ClickStream Duplicate Visits

craigtarr

01-03-2018

Has anyone encountered a scenario where the visit shows a slightly different visit_start_time_gmt, only seconds apart in their feed?

We have a fully combined post_visid_high, post_visid_low, visit_num AND visit_start_time_gmt. A specific case is a visitor who had 7 page views in the visit. the visit_start_time_gmt actually has a different value for page view 5. So it makes it look like they initiated a new visit in the data feed.

Page 49 of the analytics clickstream document states,

*In rare circumstances, internet irregularities, system irregularities, or the use of custom visitor IDs can result in duplicate  visit_num values for the same visitor ID that are not the same  visit. To avoid resulting issues, also include  visit_start_time_gmt when counting visits.

Not sure I can do this when the gmt value has slightly different values.

Replies

Highlighted

mattm69689282

Employee

09-03-2018

Hi Craig,

I may be missing some of the details of your challenge, but thought below may be of assistance.

I lead a team of engineer consultants at Adobe that custom process the clickstream data feeds for other Adobe customers.

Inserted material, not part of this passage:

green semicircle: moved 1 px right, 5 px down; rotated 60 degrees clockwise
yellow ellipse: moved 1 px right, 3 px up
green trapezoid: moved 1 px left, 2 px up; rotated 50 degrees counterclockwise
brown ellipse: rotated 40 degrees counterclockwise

Typically, we use visid_high & visid_low (post) and bring in visit_num (as a unique key) and add & sort by the hit_time_gmt. This timestamp is set at collection on every web beacon. Reviewing this specific timestamp along with the visit number that is processed during cache based on the virtual cookie table on the Adobe side, should provide what you're looking for. At least, it should give you another reference to view the data another way.

Also, I have a few basic data feed query examples here:

Using Adobe Analytics Data Feeds and SQL for Basic Reporting – The Data Feed Toolbox

And I'll be presenting at Summit in a technical lab if interested:

Become an Adobe Analytics Data Feed Ninja

This may not fully answer your question, but hope this is helpful.

Best,

Matt

Highlighted

craigtarr

09-03-2018

Matt thanks for the courage in responding. I have passed the info over to my data analysts.

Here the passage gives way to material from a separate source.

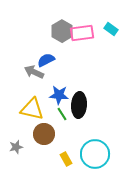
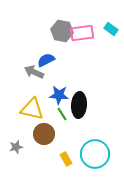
gray hexagon: rotated 20 degrees counterclockwise
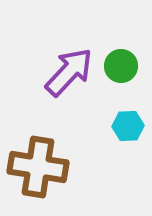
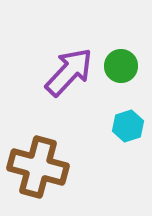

In our unique situation the hit_time_gmt seems to be out of sequence for at least 1 visitor, possibly more. And that sequence issue is causing the visit_num to appear like this is a new visit, instead of a continuation.

I've scoured the Internet looking for someone else who has talked about this but haven't seen any duplication. And like the documentation says, in rate instances, well we hit that needle in a hay stack!

Highlighted

Gigazelle

Employee

12-03-2018

Do you know if the report suite you're reporting on has timestamped hits enabled? Also, are we looking at one-off issues that could potentially be chalked up to hash collisions, or are we talking about systemic issues that would affect business decisions you'd make with the data?

Highlighted

craigtarr

21-03-2018

No, i confirmed that we do not have timestamped hits enabled.

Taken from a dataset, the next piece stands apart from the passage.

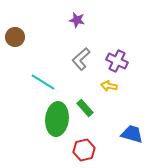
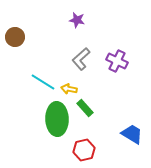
yellow arrow: moved 40 px left, 3 px down
green ellipse: rotated 8 degrees counterclockwise
blue trapezoid: rotated 15 degrees clockwise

From the limited data set we are looking at (only one report suite out of 12) and only a subset of the year it could be business impacting. My hope is that it's a one time hiccup. Will continue to dig deeper to see if it continues.

In what way would timestamped hits make a difference? We didn't really want to use hit_time_gmt but documentation seems to be pointing us in that direction.

Highlighted

clayowensby

27-03-2018

Hi Matt,

I work with Craig.  We loaded two sets of data and have found mixed results when following the Adobe documentation and queries in the above links.  When looking for page views we followed the ClickStream documentation and found that the below query achieves the numbers found on the key metrics report within Adobe Analytics.

select count(*)

from dataTable

where POSTPAGEEVENT = 0

and EXCLUDEHIT = 0

and HITSOURCE = 1

Can you speak to the difference from the below query which produces a different result from the key metrics report mentioned above.

select count(*)

from dataTable

where ((pagename != '') or (pageurl != ''))

and EXCLUDEHIT = 0

and HITSOURCE = 1

When calculating visits, the documentation wants to group by POSTVISIDHIGH, POSTVISIDLOW, VISITNUM and VisitStartTimeGMT.  This grouping gives me a different result from the key metrics report.  When I use the below query, the result match.

select count(*) from (

select count(*) c

from [FINS_WM_STG].[dbo].[STG_FINS_FACTWMSESSION] stg

where EXCLUDEHIT = 0

and HITSOURCE = 1

Group by POSTVISIDHIGH, POSTVISIDLOW, VISITNUM

) a

Again, I ran the above queries on two sets of data and the results were the same.  Can you speak to these differences?